Bearer Bond
Candlefocus EditorBearer bonds are certificates with attached coupons that can be redeemed for interest payments. Because bearer bonds are issued in physical form, they must be stored securely and often require specialized custody arrangements. The owner of a bearer bond is whoever is in possession of it at any point in time. Also, because the ownership of a bearer bond is considered as unregistered, these securities are as vulnerable as cash to theft or loss.
Bearer bonds first began to be issued in the 19th century and were a common form of debt securities until the mid-20th century. Today, bearer bonds are less common and are typically issued in large denominations, such as those of $1,000 or more. Governments, including the US and UK, and private organizations typically issue bearer bonds as a form of financing and as a tool for raising money from the public.

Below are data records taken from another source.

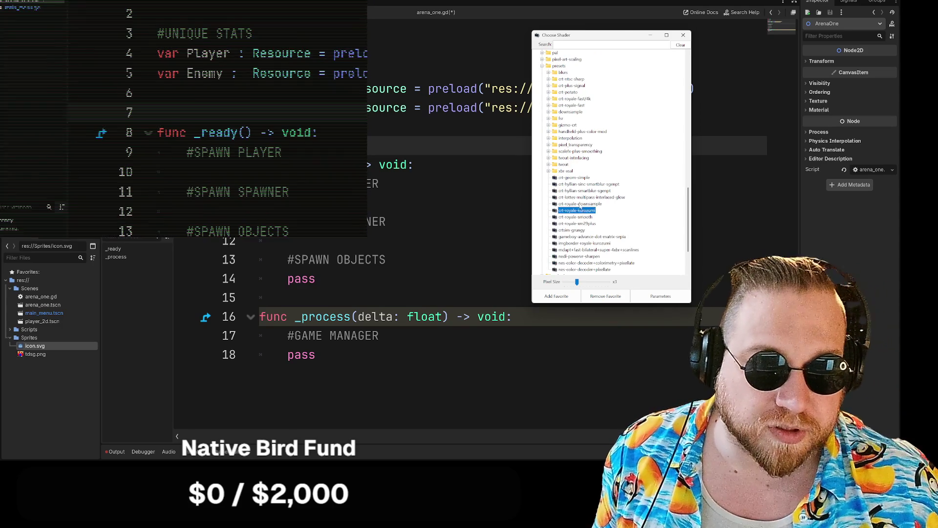
left_click(585, 204)
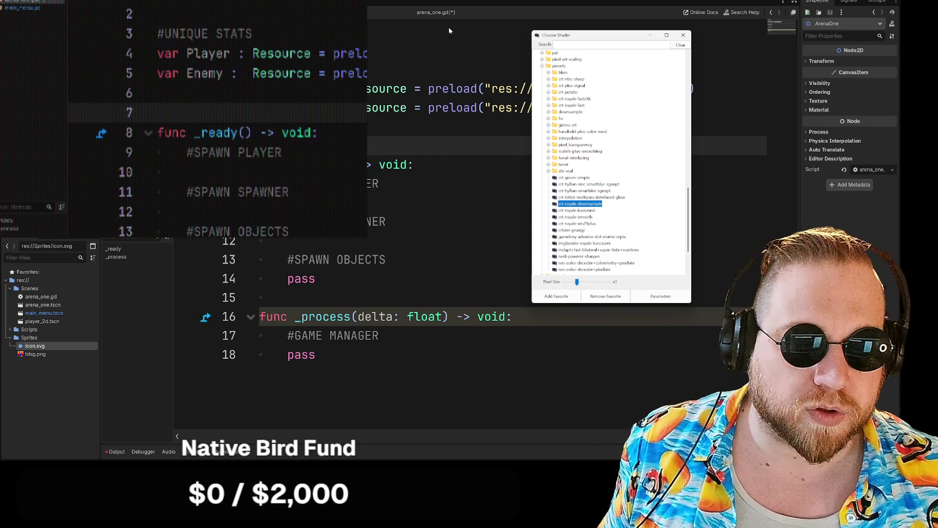
left_click(449, 27)
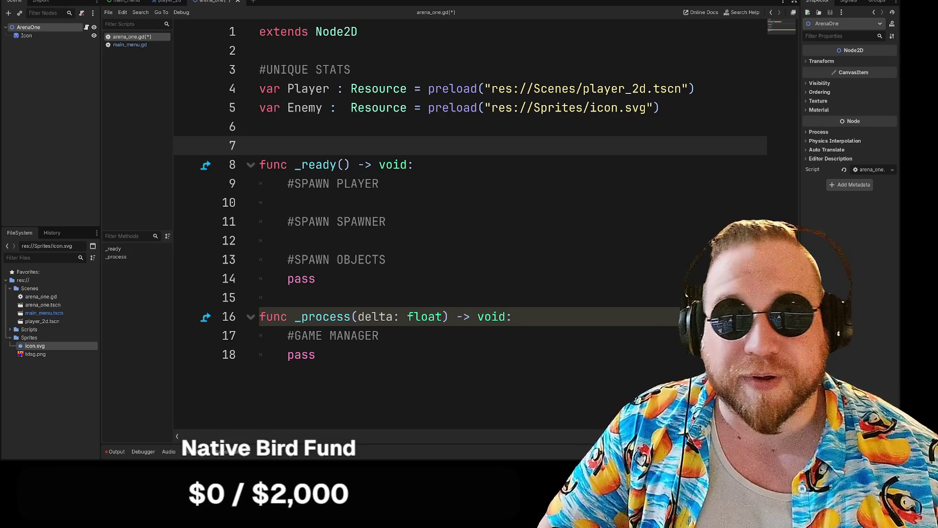
- Save the arena_one scene from its scene tab's context menu
right_click(221, 5)
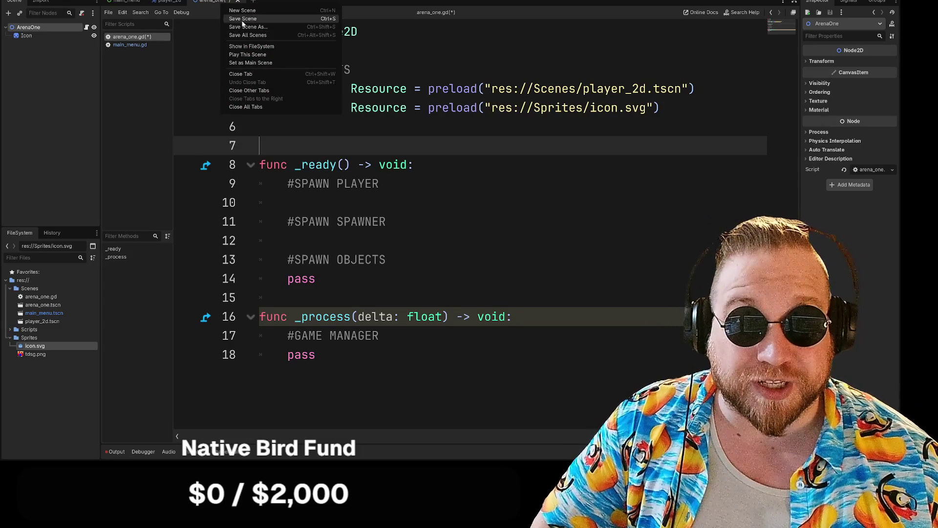
left_click(235, 21)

Although bearer bonds do not provide the protection of registered bonds, they are still popular due to their flexibility and ease of transfer. With a bearer bond, an owner can easily transfer the bond to another person if they choose to and they can also choose to hold onto the bond and benefit from the interest payments.
In conclusion, bearer bonds are an attractive way to invest due to their ease and flexibility, but they are not without risk. Bearer bonds are as vulnerable as cash and can easily be lost or stolen, so proper security is essential when investing in them.